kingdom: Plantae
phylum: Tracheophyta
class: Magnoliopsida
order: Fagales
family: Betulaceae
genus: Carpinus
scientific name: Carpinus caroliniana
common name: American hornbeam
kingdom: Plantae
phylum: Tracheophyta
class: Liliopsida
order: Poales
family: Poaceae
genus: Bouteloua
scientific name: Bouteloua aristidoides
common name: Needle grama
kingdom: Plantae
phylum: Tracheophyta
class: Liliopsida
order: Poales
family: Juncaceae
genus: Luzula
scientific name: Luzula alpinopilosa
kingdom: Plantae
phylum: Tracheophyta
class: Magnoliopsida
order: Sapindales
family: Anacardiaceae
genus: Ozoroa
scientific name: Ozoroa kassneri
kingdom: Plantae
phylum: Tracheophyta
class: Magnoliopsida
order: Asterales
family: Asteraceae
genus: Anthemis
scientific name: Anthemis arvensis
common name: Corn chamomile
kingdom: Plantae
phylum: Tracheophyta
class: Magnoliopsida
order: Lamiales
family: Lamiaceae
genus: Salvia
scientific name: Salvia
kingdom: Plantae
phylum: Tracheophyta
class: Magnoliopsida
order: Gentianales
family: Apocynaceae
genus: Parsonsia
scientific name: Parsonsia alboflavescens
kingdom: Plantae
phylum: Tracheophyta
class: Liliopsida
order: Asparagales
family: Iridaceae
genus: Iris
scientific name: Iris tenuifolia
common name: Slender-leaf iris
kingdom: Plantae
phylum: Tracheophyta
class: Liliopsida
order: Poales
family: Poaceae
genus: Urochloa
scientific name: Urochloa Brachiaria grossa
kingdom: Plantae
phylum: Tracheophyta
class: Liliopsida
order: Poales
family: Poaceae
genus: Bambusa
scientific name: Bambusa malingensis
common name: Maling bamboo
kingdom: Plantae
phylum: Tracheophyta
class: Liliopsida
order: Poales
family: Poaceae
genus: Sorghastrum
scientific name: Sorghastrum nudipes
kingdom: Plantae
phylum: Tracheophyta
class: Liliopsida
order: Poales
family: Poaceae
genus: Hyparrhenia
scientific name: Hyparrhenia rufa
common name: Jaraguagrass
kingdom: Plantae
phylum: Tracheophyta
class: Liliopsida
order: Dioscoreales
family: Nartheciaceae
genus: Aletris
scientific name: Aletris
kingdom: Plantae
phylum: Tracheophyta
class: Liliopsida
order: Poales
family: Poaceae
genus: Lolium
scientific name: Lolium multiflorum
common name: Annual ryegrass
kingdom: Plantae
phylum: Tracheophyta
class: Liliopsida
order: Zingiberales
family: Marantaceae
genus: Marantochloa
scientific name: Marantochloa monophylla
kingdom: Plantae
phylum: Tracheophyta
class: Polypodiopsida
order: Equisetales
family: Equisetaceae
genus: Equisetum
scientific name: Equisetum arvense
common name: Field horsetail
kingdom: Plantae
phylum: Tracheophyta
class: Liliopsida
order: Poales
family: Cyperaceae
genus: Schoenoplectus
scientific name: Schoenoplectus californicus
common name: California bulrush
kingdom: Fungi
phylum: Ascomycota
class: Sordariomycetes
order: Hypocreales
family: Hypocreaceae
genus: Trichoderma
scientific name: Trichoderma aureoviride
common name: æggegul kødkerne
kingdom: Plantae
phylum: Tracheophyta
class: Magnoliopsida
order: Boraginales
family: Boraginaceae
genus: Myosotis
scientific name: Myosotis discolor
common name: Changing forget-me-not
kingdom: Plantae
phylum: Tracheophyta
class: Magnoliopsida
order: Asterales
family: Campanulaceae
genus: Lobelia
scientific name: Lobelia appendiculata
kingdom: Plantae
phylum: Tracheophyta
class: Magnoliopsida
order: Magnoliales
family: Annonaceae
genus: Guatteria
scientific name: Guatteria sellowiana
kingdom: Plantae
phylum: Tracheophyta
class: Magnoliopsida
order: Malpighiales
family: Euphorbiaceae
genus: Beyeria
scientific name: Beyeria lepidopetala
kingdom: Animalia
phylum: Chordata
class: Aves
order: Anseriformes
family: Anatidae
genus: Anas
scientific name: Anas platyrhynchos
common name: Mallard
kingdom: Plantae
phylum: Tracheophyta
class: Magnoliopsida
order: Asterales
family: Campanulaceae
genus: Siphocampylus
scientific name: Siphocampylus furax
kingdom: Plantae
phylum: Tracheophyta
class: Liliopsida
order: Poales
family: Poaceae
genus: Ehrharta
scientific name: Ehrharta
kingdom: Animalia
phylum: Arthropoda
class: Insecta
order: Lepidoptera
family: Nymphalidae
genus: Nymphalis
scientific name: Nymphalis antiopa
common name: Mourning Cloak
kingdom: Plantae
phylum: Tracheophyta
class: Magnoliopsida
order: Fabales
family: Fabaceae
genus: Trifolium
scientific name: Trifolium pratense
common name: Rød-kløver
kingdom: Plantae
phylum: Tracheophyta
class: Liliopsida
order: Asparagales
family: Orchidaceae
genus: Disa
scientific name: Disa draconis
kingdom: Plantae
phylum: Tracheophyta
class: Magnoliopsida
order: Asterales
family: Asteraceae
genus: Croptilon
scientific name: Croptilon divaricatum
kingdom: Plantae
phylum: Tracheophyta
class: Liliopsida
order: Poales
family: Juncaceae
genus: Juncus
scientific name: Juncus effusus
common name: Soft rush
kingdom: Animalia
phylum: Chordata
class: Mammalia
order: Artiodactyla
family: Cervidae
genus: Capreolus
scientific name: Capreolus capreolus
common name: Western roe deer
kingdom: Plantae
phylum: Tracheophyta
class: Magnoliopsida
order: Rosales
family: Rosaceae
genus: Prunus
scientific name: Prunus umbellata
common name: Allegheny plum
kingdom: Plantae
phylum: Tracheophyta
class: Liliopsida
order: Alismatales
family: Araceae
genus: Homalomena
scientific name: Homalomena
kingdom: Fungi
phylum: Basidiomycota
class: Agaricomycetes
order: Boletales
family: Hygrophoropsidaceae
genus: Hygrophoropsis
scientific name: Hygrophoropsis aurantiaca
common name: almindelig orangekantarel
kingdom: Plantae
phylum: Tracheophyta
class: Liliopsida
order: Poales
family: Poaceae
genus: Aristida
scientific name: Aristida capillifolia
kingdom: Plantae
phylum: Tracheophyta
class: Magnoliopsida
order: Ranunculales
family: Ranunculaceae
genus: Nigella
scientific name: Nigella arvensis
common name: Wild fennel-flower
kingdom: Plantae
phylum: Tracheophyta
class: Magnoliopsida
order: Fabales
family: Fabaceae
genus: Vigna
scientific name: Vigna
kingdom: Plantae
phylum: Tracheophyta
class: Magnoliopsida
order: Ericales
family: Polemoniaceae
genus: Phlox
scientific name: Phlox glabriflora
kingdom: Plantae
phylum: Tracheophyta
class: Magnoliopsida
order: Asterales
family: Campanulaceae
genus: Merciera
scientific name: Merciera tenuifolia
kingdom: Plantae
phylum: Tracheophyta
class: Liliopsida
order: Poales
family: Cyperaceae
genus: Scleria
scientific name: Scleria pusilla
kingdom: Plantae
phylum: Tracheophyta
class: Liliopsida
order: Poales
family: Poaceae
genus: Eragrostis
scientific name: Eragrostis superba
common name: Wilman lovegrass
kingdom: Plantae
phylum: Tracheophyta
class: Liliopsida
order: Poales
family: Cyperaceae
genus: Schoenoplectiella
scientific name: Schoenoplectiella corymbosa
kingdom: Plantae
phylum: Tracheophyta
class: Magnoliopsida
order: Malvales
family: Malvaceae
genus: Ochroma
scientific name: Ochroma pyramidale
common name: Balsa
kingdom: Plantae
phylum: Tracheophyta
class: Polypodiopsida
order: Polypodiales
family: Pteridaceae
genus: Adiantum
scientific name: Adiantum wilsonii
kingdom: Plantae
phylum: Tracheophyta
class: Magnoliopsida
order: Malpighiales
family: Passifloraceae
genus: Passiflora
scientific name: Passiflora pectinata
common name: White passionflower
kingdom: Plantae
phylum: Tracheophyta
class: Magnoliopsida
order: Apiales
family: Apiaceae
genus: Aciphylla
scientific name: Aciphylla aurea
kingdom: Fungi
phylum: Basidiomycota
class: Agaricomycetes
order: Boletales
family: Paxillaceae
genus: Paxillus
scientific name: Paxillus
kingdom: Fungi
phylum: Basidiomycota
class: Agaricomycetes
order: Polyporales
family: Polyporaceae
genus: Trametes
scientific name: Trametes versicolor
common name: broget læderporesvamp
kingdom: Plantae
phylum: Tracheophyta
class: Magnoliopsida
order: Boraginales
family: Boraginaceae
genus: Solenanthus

■ ■ ■ ■ ■ ■ ■

Request: Please quote the material word for word, from its first line through the line holding "genus: Hyparrhenia", both included.

Exercise answer:
kingdom: Plantae
phylum: Tracheophyta
class: Magnoliopsida
order: Fagales
family: Betulaceae
genus: Carpinus
scientific name: Carpinus caroliniana
common name: American hornbeam
kingdom: Plantae
phylum: Tracheophyta
class: Liliopsida
order: Poales
family: Poaceae
genus: Bouteloua
scientific name: Bouteloua aristidoides
common name: Needle grama
kingdom: Plantae
phylum: Tracheophyta
class: Liliopsida
order: Poales
family: Juncaceae
genus: Luzula
scientific name: Luzula alpinopilosa
kingdom: Plantae
phylum: Tracheophyta
class: Magnoliopsida
order: Sapindales
family: Anacardiaceae
genus: Ozoroa
scientific name: Ozoroa kassneri
kingdom: Plantae
phylum: Tracheophyta
class: Magnoliopsida
order: Asterales
family: Asteraceae
genus: Anthemis
scientific name: Anthemis arvensis
common name: Corn chamomile
kingdom: Plantae
phylum: Tracheophyta
class: Magnoliopsida
order: Lamiales
family: Lamiaceae
genus: Salvia
scientific name: Salvia
kingdom: Plantae
phylum: Tracheophyta
class: Magnoliopsida
order: Gentianales
family: Apocynaceae
genus: Parsonsia
scientific name: Parsonsia alboflavescens
kingdom: Plantae
phylum: Tracheophyta
class: Liliopsida
order: Asparagales
family: Iridaceae
genus: Iris
scientific name: Iris tenuifolia
common name: Slender-leaf iris
kingdom: Plantae
phylum: Tracheophyta
class: Liliopsida
order: Poales
family: Poaceae
genus: Urochloa
scientific name: Urochloa Brachiaria grossa
kingdom: Plantae
phylum: Tracheophyta
class: Liliopsida
order: Poales
family: Poaceae
genus: Bambusa
scientific name: Bambusa malingensis
common name: Maling bamboo
kingdom: Plantae
phylum: Tracheophyta
class: Liliopsida
order: Poales
family: Poaceae
genus: Sorghastrum
scientific name: Sorghastrum nudipes
kingdom: Plantae
phylum: Tracheophyta
class: Liliopsida
order: Poales
family: Poaceae
genus: Hyparrhenia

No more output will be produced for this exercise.